The Revenue/Qtr for the last 3 Quarters and is trending down.
Gross profit is mixed for the last 3 Quarters and explained by CEO a result of the SE lower margin and higher margin of Envision products. There is some competition between products lines and would assume much of these fluctuations can be a function of individual timing within a qtr, however, the SE project is now on hold or deferred.
The SE revenue composition consists of labor and hardware. The SE delay will reduce both. The SE project is on hold and staffed minimally with 2 people. Is 2 people 10-20% of full load? Bottom line there is a hit to the revenue line now and in the near future.
Assume the labor cost from the SE projects is still there and revenue is going down. Where did the labor go assuming there were no staff reductions? It seems theses resources are applied to get R&D projects done sooner.
The 2Q release indicates the R&D labor costs have almost doubled compared to 2011. The release also indicates almost doubling of software capitalization which removes the cost from the P&L and moves the cost to the balance sheet for now. If these observations are correct and the software development was not capitalized to this extent then the operating income would have been much less and possibly breakeven or a loss. On a go forward basis the capitalization costs will eventually hit the P&L in the future. If the Company grows as a result of the investment, all is well. If the Company is stalling this accumulation of cost can be a drag on profitability in the future?
Assume some of these factors are related to why Roth lowered the forecast after Q2 release?
Good questions, unfortunately I don't have answers.
Trying to see where the growth component is here.
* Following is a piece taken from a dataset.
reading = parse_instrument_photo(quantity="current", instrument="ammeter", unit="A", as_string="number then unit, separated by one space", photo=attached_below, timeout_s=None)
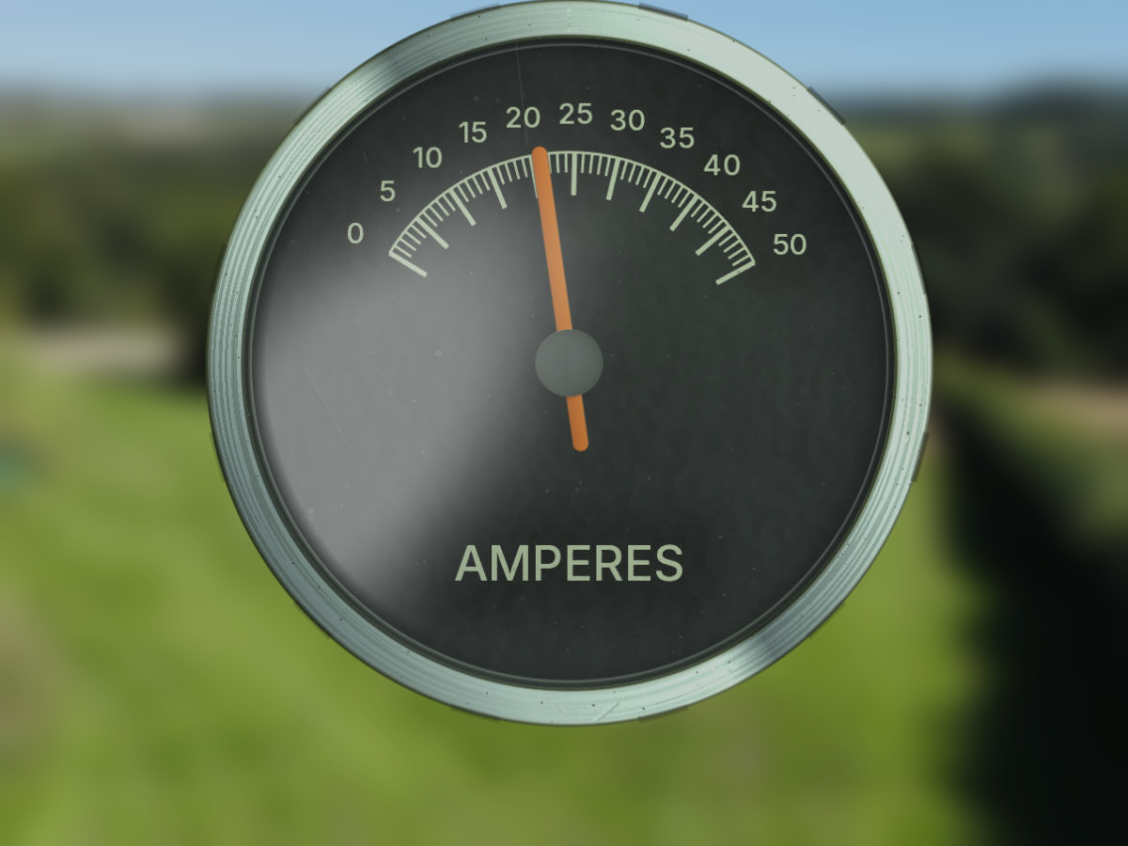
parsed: 21 A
The balance sheet looks clean, the insider buying looks good. But all I see is a company that is teetering on breakeven for the full year. Based on the full year analyst estimate of 8 cents, that's not doable given the two quarters already posted and the estimate for this/next quarters. So we're looking at 4 cents/share for the year based on the quarterly estimates shown. Is this worth a PE of 45 or 50? We could just as easily be looking at a loss for the year.
I want to like/buy it, but I don't see the growth/catalyst.
Anyone who can provide the key selling points here?